NCLEX-RN
NCLEX RN Exam Questions
1. A client is scheduled for a percutaneous transluminal coronary angioplasty (PTCA). The nurse knows that a PTCA is
- A. Surgical repair of a diseased coronary artery.
- B. Placement of an automatic internal cardiac defibrillator.
- C. Procedure that compresses plaque against the wall of the diseased coronary artery to improve blood flow.
- D. Non-invasive radiographic examination of the heart.
Correct answer: C
Rationale: Percutaneous transluminal coronary angioplasty (PTCA) is a procedure that involves compressing plaque against the wall of a diseased coronary artery to improve blood flow. It is a minimally invasive procedure performed during a cardiac catheterization to open blockages in the coronary arteries. Surgical repair of a diseased coronary artery refers to procedures like coronary artery bypass grafting (CABG), not PTCA. Placement of an automatic internal cardiac defibrillator is a different intervention used for managing cardiac arrhythmias, not for improving coronary blood flow. A non-invasive radiographic examination of the heart would typically refer to procedures like a cardiac CT scan or an MRI, not PTCA.
2. A client is in the post-anesthesia care unit (PACU) shivering despite being covered with several layers of blankets. What is the nurse's next action?
- A. Turn the client to the prone position
- B. Assist the client in breathing deeply
- C. Administer meperidine as ordered
- D. None of the above
Correct answer: C
Rationale: In the post-anesthesia care unit, clients may experience shivering or chills due to a drop in body temperature after surgery. Meperidine (Demerol) can be prescribed to alleviate shivering in cold clients. The prone position (lying face down) and deep breathing exercises are not interventions specifically indicated for addressing shivering due to low body temperature. Therefore, administering meperidine as ordered is the most appropriate action to manage the client's shivering in this scenario.
3. A client is in her third month of her first pregnancy. During the interview, she tells the nurse that she has several sex partners and is unsure of the identity of the baby's father. Which of the following nursing interventions is a priority?

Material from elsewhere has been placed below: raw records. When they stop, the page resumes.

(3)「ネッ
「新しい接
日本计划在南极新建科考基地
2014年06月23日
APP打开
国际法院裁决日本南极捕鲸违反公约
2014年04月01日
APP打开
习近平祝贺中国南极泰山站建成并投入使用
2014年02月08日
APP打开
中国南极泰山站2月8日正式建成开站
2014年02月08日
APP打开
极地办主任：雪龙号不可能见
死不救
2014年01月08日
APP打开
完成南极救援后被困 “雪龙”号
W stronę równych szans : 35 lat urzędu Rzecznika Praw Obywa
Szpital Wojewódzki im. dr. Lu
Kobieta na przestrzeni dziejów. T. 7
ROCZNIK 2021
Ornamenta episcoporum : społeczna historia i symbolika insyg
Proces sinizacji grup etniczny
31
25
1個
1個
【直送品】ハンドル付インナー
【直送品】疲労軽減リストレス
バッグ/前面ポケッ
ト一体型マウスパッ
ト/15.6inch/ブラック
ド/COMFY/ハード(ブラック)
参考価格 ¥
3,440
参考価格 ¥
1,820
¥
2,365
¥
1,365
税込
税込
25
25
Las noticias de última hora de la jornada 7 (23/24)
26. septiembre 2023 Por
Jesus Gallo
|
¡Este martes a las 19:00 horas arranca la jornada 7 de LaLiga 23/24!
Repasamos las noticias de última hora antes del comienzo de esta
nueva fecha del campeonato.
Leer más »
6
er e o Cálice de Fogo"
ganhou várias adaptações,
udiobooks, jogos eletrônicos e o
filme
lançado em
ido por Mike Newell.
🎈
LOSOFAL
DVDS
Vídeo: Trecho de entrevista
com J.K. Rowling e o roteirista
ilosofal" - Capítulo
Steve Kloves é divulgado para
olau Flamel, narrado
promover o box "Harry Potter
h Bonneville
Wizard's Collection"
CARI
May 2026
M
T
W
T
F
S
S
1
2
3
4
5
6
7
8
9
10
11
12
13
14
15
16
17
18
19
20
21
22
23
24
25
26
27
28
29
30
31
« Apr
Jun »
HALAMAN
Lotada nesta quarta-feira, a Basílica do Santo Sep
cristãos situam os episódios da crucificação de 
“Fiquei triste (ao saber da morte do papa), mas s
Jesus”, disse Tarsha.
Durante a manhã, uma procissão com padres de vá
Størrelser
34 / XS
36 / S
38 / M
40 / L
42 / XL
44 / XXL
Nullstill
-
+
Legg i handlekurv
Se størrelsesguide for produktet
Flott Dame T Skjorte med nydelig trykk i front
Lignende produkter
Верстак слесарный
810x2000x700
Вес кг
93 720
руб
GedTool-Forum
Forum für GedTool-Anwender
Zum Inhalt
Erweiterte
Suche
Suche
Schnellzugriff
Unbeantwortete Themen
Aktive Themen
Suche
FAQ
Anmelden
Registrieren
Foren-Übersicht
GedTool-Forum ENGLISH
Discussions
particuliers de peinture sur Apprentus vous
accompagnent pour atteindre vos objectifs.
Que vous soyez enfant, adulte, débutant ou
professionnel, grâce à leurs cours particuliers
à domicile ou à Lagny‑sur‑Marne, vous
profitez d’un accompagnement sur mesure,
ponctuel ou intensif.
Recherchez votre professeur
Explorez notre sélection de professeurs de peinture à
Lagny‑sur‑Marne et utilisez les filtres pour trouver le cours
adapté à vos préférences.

- A. Counsel the woman to consent to HIV screening
- B. Perform tests for sexually transmitted diseases
- C. Discuss her high risk for cervical cancer
- D. Refer the client to a family planning clinic
Correct answer: A
Rationale: Counsel the woman to consent to HIV screening. The client's behavior places her at high risk for HIV. Testing is the first step in identifying and managing the risk of HIV infection. Early detection allows for timely interventions and better outcomes. While performing tests for sexually transmitted diseases (choice B) is important, addressing the immediate and potentially life-threatening risk of HIV takes precedence. Discussing the risk for cervical cancer (choice C) is not the priority at this time as HIV screening is more urgent. Referring the client to a family planning clinic (choice D) is not the immediate priority given the client's current high-risk behavior and the need to address the immediate threat of HIV infection.
4. A home care nurse instructs the mother of a 5-year-old child with lactose intolerance about dietary measures for her child. The nurse should tell the mother that it is necessary to provide which dietary supplement in the child's diet?
- A. Fats
- B. Zinc
- C. Protein
- D. Calcium
Correct answer: D
Rationale: In lactose intolerance, the inability to digest lactose, the sugar in dairy products, can lead to calcium deficiency if dairy products are removed from the diet. Calcium is crucial for bone health and other bodily functions, so alternative calcium sources like fortified non-dairy milks or leafy greens must be included to prevent deficiency. While fats and proteins are important nutrients, they are not typically deficient in lactose intolerance. Zinc, although an essential mineral, is not the primary concern in this case.
5. A client with myocardial infarction is receiving tissue plasminogen activator, alteplase (Activase, tPA). While on the therapy, the nurse plans to prioritize which of the following?
- A. Observe for neurological changes
- B. Monitor for any signs of renal failure
- C. Check the food diary
- D. Observe for signs of bleeding
Correct answer: D
Rationale: The priority concern for a client receiving thrombolytic medication, such as tissue plasminogen activator (alteplase), is to monitor for signs of bleeding. Thrombolytics work by converting plasminogen to plasmin, which degrades fibrin. This process can lead to the breakdown of both fibrin-bound plasminogen on thrombi surfaces and unbound plasminogen in the plasma. The resulting plasmin can degrade fibrin, fibrinogen, factor V, and factor VIII. Observing for signs of bleeding is crucial due to the increased risk of hemorrhage associated with thrombolytic therapy. Monitoring for neurological changes, signs of renal failure, or checking the food diary are not the immediate priorities compared to detecting and managing potential bleeding complications.